For an example of this, see my recent answer: multi-threaded file transfer with socket

This has the virtues that the main thread and client threads are straightforward and independent. No thread waits on anything another thread is doing. No thread is waiting on anything that it doesn't have to. Thus, the client threads [plural] can all run at maximum line speed. Also, if a client thread is blocked on a recv or send, and another thread can go, it will. It is self balancing.

All thread loops are simple: wait for input, process, send output, repeat. Even the main thread is simple: sock = accept, pthread_create(sock), repeat

Another thing. The interaction between the client thread and its remote client can be anything they agree on. Any protocol or any type of data transfer.

Method 2

This is somewhat akin to an N worker model, where N is fixed.

Because the accept is [usually] blocking, we'll need a main thread that is similar to method 1. Except, that instead of firing up a new thread, it needs to malloc a control struct [or some other mgmt scheme] and put the socket in that. It then puts this on a list of client connections and then loops back to the accept

In addition to the N worker threads, you are correct. At least two control threads, one to do select/poll, recv, enqueue request and one to do wait for result, select/poll, send.

SOURCE MATERIAL.
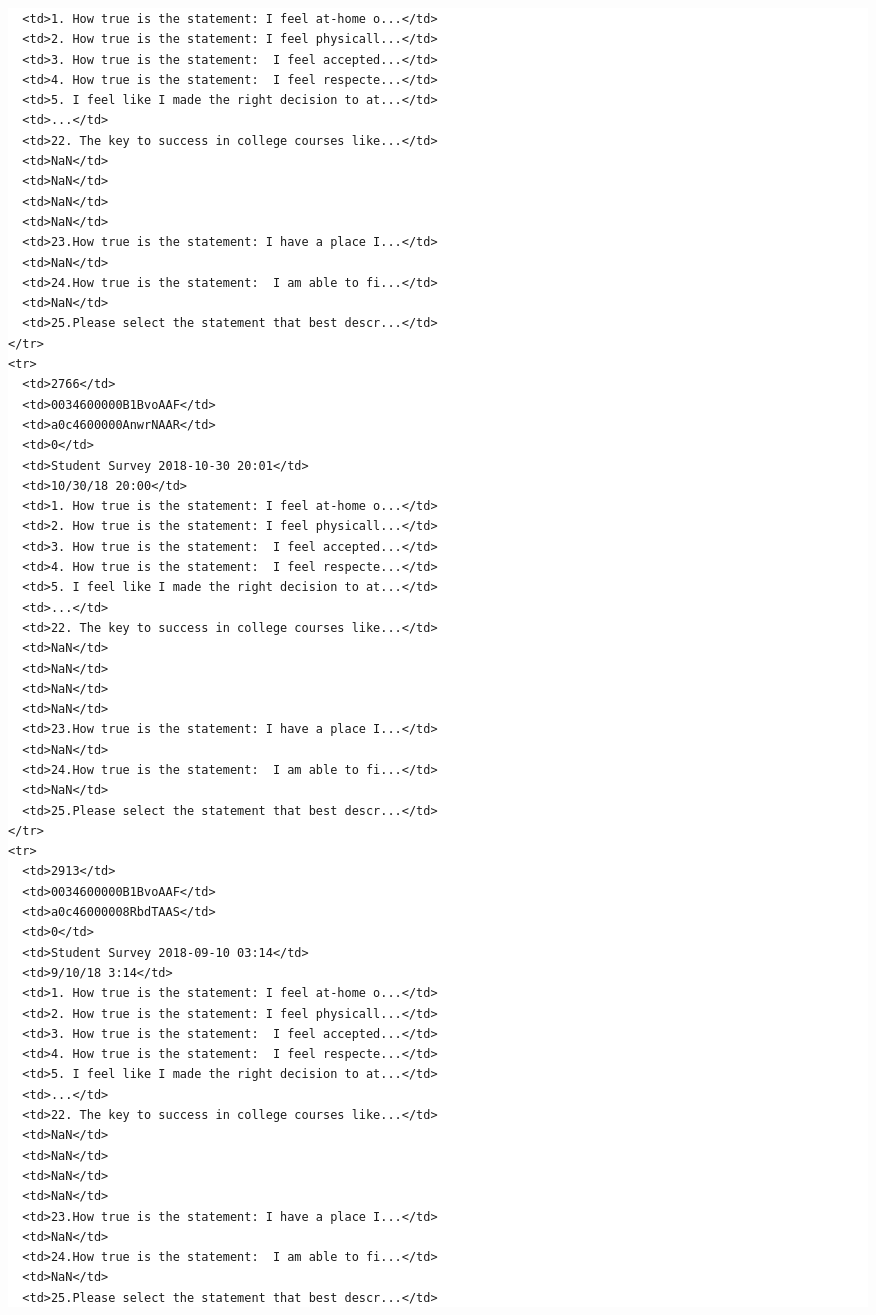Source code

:       <td>1. How true is the statement: I feel at-home o...</td>
      <td>2. How true is the statement: I feel physicall...</td>
      <td>3. How true is the statement:  I feel accepted...</td>
      <td>4. How true is the statement:  I feel respecte...</td>
      <td>5. I feel like I made the right decision to at...</td>
      <td>...</td>
      <td>22. The key to success in college courses like...</td>
      <td>NaN</td>
      <td>NaN</td>
      <td>NaN</td>
      <td>NaN</td>
      <td>23.How true is the statement: I have a place I...</td>
      <td>NaN</td>
      <td>24.How true is the statement:  I am able to fi...</td>
      <td>NaN</td>
      <td>25.Please select the statement that best descr...</td>
    </tr>
    <tr>
      <td>2766</td>
      <td>0034600000B1BvoAAF</td>
      <td>a0c4600000AnwrNAAR</td>
      <td>0</td>
      <td>Student Survey 2018-10-30 20:01</td>
      <td>10/30/18 20:00</td>
      <td>1. How true is the statement: I feel at-home o...</td>
      <td>2. How true is the statement: I feel physicall...</td>
      <td>3. How true is the statement:  I feel accepted...</td>
      <td>4. How true is the statement:  I feel respecte...</td>
      <td>5. I feel like I made the right decision to at...</td>
      <td>...</td>
      <td>22. The key to success in college courses like...</td>
      <td>NaN</td>
      <td>NaN</td>
      <td>NaN</td>
      <td>NaN</td>
      <td>23.How true is the statement: I have a place I...</td>
      <td>NaN</td>
      <td>24.How true is the statement:  I am able to fi...</td>
      <td>NaN</td>
      <td>25.Please select the statement that best descr...</td>
    </tr>
    <tr>
      <td>2913</td>
      <td>0034600000B1BvoAAF</td>
      <td>a0c46000008RbdTAAS</td>
      <td>0</td>
      <td>Student Survey 2018-09-10 03:14</td>
      <td>9/10/18 3:14</td>
      <td>1. How true is the statement: I feel at-home o...</td>
      <td>2. How true is the statement: I feel physicall...</td>
      <td>3. How true is the statement:  I feel accepted...</td>
      <td>4. How true is the statement:  I feel respecte...</td>
      <td>5. I feel like I made the right decision to at...</td>
      <td>...</td>
      <td>22. The key to success in college courses like...</td>
      <td>NaN</td>
      <td>NaN</td>
      <td>NaN</td>
      <td>NaN</td>
      <td>23.How true is the statement: I have a place I...</td>
      <td>NaN</td>
      <td>24.How true is the statement:  I am able to fi...</td>
      <td>NaN</td>
      <td>25.Please select the statement that best descr...</td>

EXERCISE. In the text on socket threading methods, what does the main thread in Method 2 do with each accepted socket instead of starting a new thread?

FINISHED EXERCISE. It mallocs a control struct (or uses some other management scheme), puts the socket in it, adds it to a list of client connections, and loops back to the accept.